Mohamed Najib Daly Yahia impute ce refus à la Commission nationale de la défense qui n’a pas été saisie à temps : « Le problème c’est que la demande a été envoyée, au mois de Juin, et donc la commission nationale de la défense s’est réunie, au mois d’Août. Or, il s’est avéré qu’il y avait des stations d’échantillonnages dans les zones territoriales qui n’étaient pas prévues au départ. C’est pour ça qu’il y a eu refus de la part de cette commission ».
Au fil de leur expédition en Méditerranée, les équipes scientifiques de la goélette collecteront des millions de données marines en vue d’un travail d’échantillonnage dont l’analyse sera confiée à différents laboratoires dans le monde, selon leurs spécialisations. Par exemple, à l’Observatoire Océanologique de Banyuls, en France, ce sont les bactéries colonisant les micro-plastiques qui intéressent les chercheurs. Le problème étant que ces micro-plastiques ont la même taille que les organismes planctoniques et peuvent, ainsi, être confondus et absorbés par les poissons.
Aux dernières nouvelles, « les premiers résultats de Tara sont alarmants », car « des fragments de plastique ont été trouvés à chaque relevé de filet, et cela de l’ouest à l’est de la « Mare Nostrum » », comme l’affirme une chercheure impliquée dans l’expédition qui a démarré en mai dernier.
Pour les chercheurs du Tara, seule la connaissance et la conscience scientifiques permettront de rationaliser notre environnement et de ne pas le livrer à l’arbitraire.
La mer ne sera jamais propre, si on ne résout pas les problèmes à terre. Et les problèmes à terre c’est nous, c’est notre rôle, de ne pas jeter le plastique, de recycler le plastique, de savoir faire le tri et de passer le message aux enfants qui sont les acteurs du futur. Tara essaye de développer la conscience citoyenne scientifiques ; On essaye d’informer de ce que c’est le bisphénol, les phtalates, les polluants persistants, les PCB, pourquoi ça fait mal, qui s’impacte, pourquoi les planctons souffrent, quel type de poissons disparaissent… Comme la Tunisie est un pays dont la mer est un patrimoine considérable, nous estimons que, sans une mer propre, ni le tourisme, ni la pêche en Tunisie ne peuvent avoir un avenir, et ce sont quand même deux postes clés pour l’économie tunisienne, affirme André Abreu de Almeida.

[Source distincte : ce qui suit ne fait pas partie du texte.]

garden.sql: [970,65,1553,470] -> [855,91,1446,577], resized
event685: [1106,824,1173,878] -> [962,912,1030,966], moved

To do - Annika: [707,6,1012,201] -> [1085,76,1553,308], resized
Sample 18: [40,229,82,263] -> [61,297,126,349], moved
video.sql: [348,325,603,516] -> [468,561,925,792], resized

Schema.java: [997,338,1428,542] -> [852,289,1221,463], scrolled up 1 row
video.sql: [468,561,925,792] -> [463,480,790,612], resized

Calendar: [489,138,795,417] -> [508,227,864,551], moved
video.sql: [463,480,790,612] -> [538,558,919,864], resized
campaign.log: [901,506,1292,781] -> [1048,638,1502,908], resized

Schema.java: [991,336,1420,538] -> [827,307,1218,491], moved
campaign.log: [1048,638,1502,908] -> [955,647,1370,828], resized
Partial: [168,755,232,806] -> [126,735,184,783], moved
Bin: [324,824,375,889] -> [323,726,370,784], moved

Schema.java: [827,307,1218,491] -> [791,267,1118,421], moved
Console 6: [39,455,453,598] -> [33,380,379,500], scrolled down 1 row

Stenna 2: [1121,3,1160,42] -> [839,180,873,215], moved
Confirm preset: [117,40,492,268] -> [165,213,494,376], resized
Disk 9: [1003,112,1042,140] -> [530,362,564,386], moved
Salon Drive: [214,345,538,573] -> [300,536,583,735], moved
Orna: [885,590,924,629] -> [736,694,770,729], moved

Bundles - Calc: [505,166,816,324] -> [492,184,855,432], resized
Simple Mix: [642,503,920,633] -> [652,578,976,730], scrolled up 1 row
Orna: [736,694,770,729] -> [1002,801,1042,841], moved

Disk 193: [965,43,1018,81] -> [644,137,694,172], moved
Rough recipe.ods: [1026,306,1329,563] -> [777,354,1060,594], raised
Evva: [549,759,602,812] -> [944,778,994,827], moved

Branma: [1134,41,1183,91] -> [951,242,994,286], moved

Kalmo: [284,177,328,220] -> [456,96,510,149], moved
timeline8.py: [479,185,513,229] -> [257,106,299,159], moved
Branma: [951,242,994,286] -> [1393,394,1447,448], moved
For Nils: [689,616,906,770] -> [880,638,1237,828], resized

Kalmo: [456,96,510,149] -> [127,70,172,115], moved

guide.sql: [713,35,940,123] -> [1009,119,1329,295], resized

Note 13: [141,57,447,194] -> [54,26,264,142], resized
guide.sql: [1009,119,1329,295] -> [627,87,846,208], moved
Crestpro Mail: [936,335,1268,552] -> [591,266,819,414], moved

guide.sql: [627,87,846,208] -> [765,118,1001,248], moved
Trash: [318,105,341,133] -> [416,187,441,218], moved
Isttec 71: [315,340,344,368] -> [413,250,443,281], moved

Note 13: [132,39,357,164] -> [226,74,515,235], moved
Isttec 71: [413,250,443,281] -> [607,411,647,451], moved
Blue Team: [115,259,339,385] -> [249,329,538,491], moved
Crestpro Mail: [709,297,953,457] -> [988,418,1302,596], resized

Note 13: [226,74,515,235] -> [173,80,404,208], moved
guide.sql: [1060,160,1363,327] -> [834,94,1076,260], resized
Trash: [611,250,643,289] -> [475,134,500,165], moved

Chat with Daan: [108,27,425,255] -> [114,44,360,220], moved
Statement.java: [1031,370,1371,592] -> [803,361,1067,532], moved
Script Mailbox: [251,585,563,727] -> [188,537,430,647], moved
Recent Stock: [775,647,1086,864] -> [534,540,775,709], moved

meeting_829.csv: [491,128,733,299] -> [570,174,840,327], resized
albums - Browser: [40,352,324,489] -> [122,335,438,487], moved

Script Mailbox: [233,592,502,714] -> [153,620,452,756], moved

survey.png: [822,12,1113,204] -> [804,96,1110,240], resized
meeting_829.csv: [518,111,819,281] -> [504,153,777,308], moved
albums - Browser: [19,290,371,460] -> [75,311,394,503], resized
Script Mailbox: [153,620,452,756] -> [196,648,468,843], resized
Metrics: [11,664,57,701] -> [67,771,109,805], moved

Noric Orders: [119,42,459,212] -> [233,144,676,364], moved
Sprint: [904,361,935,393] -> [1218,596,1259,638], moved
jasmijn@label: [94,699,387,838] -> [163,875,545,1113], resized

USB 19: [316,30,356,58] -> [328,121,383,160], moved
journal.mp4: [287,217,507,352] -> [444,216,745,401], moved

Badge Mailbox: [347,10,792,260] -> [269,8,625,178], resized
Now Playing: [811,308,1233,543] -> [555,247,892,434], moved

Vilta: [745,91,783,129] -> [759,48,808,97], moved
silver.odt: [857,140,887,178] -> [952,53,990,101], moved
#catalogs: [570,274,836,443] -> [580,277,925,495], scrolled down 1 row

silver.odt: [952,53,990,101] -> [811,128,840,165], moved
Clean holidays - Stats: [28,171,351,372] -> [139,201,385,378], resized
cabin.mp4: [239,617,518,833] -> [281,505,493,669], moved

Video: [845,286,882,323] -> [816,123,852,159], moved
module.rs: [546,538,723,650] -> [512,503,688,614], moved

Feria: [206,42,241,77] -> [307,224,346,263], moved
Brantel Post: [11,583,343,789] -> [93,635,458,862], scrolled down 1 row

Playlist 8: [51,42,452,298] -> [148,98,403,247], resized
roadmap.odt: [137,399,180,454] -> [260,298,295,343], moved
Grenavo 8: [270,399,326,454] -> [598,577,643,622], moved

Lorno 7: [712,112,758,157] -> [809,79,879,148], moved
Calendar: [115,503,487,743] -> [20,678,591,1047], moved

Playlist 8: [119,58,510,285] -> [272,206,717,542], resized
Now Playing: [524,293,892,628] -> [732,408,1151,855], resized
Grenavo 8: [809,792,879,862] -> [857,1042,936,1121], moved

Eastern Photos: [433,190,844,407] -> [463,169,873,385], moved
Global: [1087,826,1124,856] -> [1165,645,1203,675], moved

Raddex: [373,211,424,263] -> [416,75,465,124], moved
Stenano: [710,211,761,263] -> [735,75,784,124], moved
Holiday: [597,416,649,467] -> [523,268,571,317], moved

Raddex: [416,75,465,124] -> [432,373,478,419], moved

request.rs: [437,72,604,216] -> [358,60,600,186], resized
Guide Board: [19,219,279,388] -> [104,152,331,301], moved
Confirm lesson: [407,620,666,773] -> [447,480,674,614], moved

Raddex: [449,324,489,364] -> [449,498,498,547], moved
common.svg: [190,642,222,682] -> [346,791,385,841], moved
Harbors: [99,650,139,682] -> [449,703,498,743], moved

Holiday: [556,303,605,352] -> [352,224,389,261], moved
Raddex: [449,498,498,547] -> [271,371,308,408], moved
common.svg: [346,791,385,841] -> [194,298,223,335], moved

Eric Karsenti exhorte les Tunisiens à faire de la recherche. Car « la recherche et la connaissance scientifique sont très importantes parce que cela évite l’arbitraire. La connaissance scientifique permet de connaitre notre environnement et notre monde de façon rationnelle, et donc, il va être facile de prendre des décisions et de faire des choix qui sont plus efficaces que de laisser l’arbitraire décider. Je pense qu’il faut développer la recherche fondamentale, la recherche appliquée et la recherche sur l’environnement. Cela devient absolument essentiel pour la société moderne, sans ça, on va vraiment vers le pire ».